Work item:
Omit every picture, then return each line of the data below exactly.

Dataset:
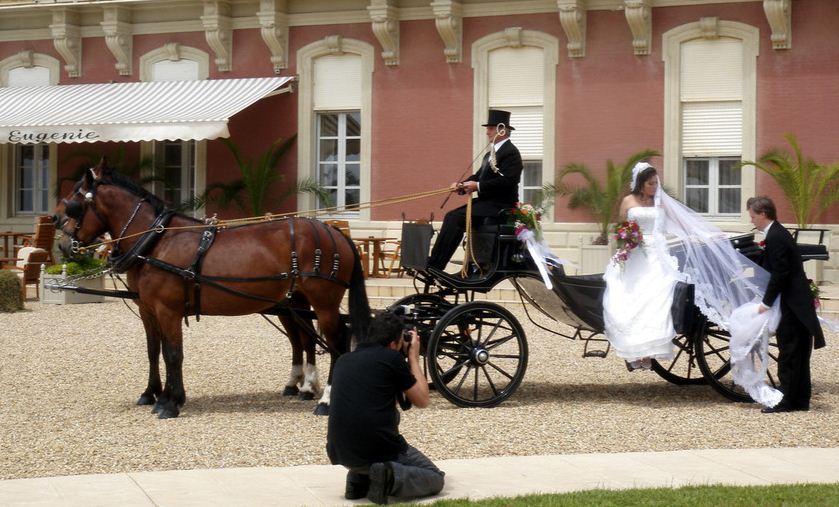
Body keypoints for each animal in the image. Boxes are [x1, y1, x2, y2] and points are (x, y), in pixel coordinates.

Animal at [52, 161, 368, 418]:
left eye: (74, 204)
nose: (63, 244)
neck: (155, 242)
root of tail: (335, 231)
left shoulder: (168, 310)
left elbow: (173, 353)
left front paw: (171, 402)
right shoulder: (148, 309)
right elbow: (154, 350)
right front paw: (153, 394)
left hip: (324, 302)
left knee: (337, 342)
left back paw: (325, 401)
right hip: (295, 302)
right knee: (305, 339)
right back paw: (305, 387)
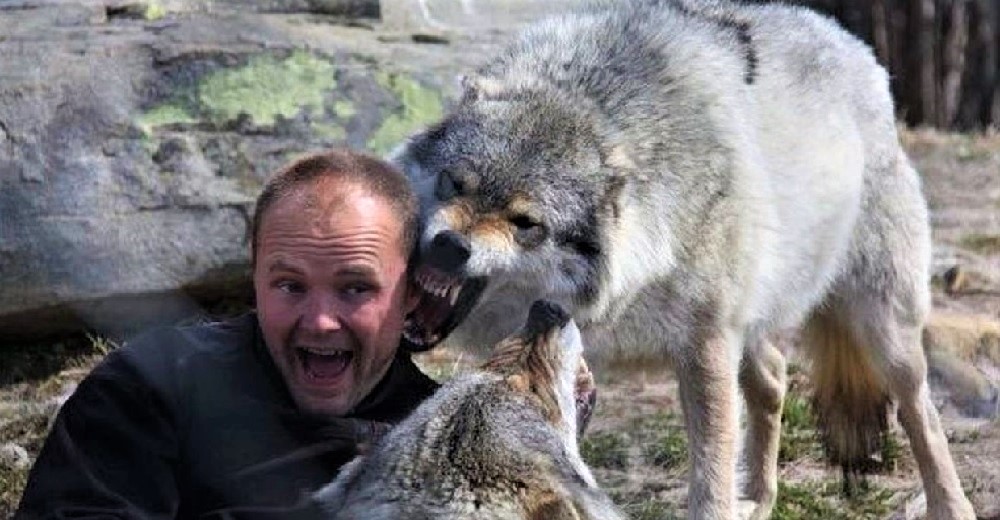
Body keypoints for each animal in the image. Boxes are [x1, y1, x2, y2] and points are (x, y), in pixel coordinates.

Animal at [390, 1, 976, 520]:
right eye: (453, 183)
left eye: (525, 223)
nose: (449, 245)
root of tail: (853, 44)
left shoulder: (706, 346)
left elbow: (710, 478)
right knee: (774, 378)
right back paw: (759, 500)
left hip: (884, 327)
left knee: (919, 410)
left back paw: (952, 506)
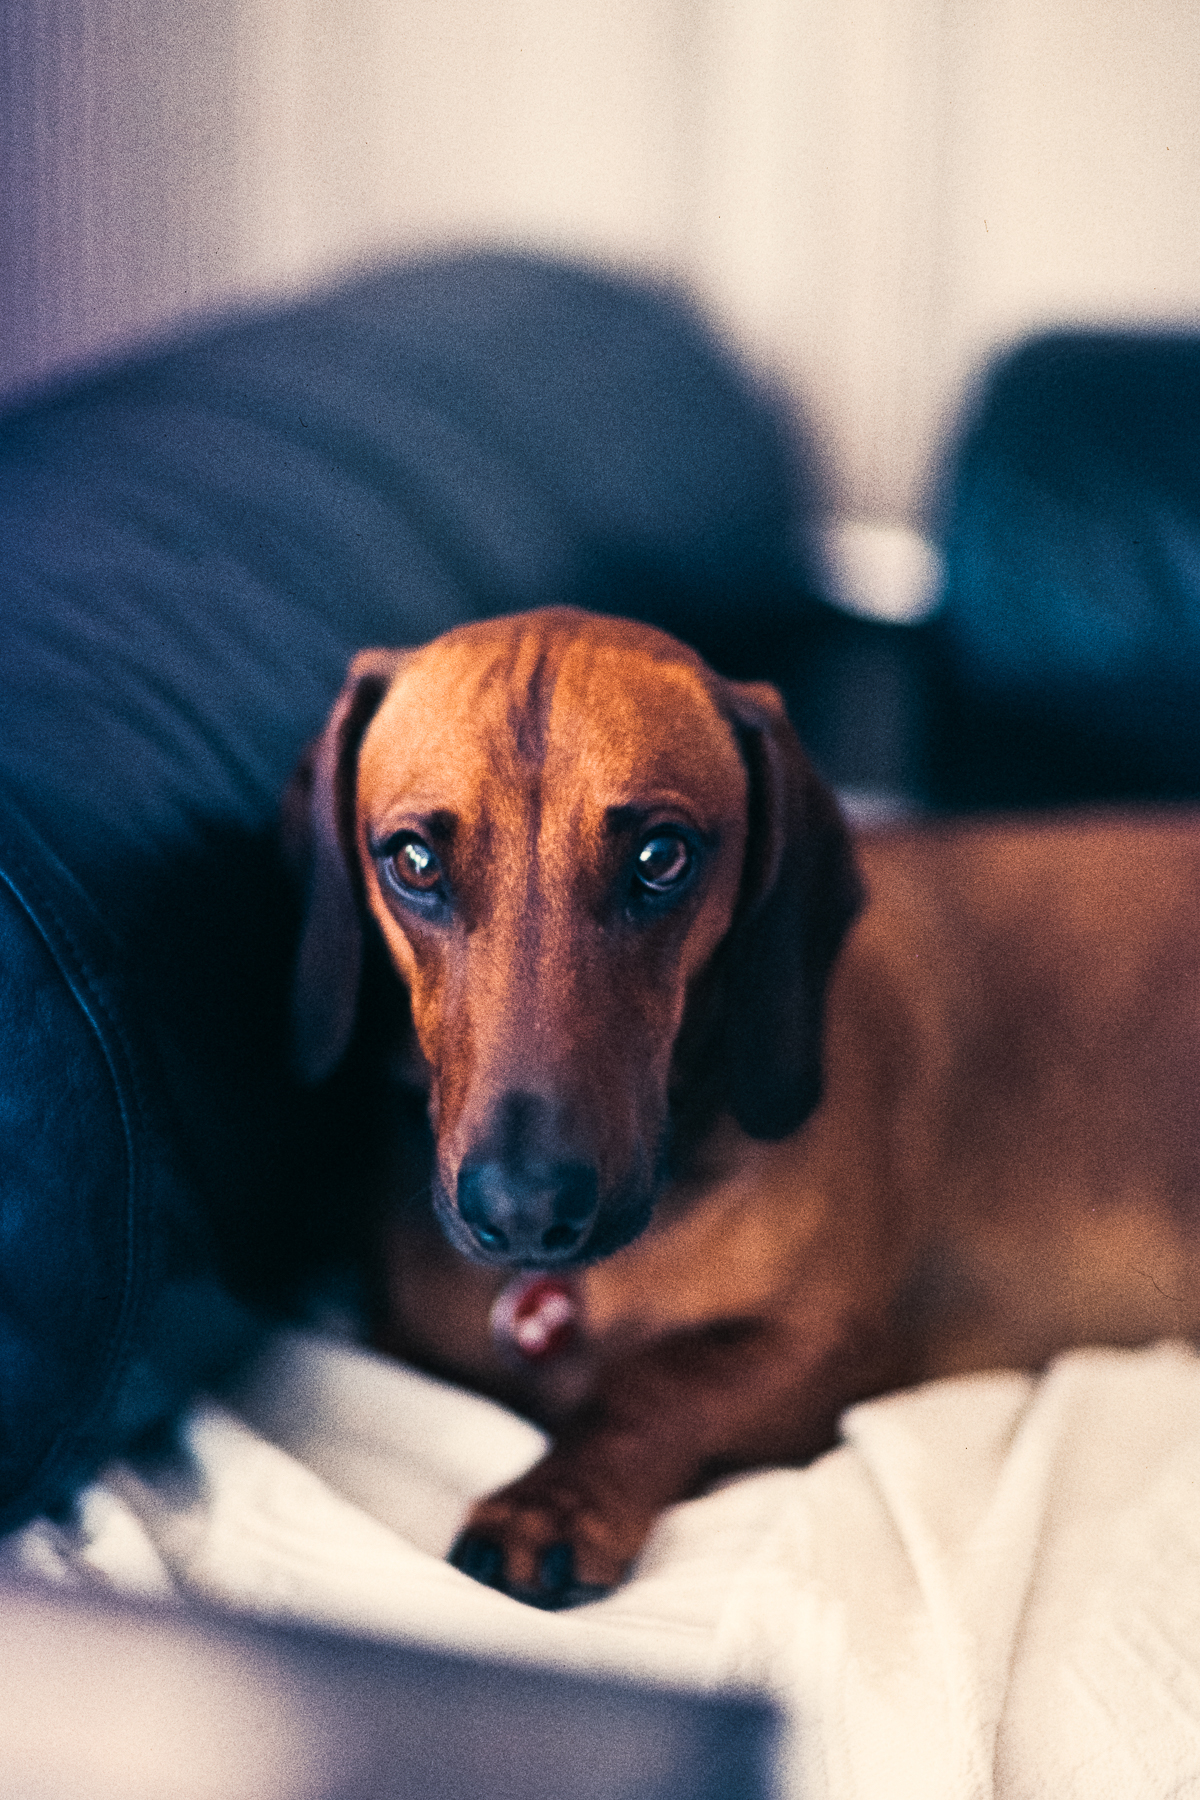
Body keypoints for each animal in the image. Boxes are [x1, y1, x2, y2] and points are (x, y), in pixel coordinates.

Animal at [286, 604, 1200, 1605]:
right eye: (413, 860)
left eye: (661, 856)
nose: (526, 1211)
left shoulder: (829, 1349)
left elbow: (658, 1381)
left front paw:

Written solution:
Body keypoints for each animal in the image. Boxes are [x1, y1, x2, y2] and points are (x, y), in pixel coordinates.

Animal at [52, 161, 368, 418]:
left eye: (74, 204)
nose: (63, 244)
neck: (155, 242)
root of tail: (335, 231)
left shoulder: (168, 310)
left elbow: (173, 353)
left front paw: (171, 402)
right shoulder: (148, 309)
right elbow: (154, 350)
right front paw: (153, 394)
left hip: (324, 302)
left knee: (337, 342)
left back paw: (325, 401)
right hip: (295, 302)
right knee: (305, 339)
right back paw: (305, 387)
Body keypoints for each animal in the image. Boxes are [x1, y1, x2, y2] and points are (x, y), in pixel coordinates.

Animal at [390, 1, 976, 520]:
right eye: (453, 183)
left eye: (525, 223)
nose: (449, 245)
root of tail: (853, 44)
left shoulder: (706, 346)
left elbow: (710, 478)
right knee: (774, 378)
right back paw: (759, 500)
left hip: (884, 327)
left knee: (919, 410)
left back paw: (952, 506)
Body keypoints for each animal in the image. Boxes are [x1, y1, x2, y2] and points are (x, y), in pixel coordinates.

Animal at [286, 604, 1200, 1605]:
right eye: (413, 860)
left eye: (661, 856)
nose: (526, 1211)
left shoulder: (829, 1349)
left elbow: (658, 1381)
left front paw:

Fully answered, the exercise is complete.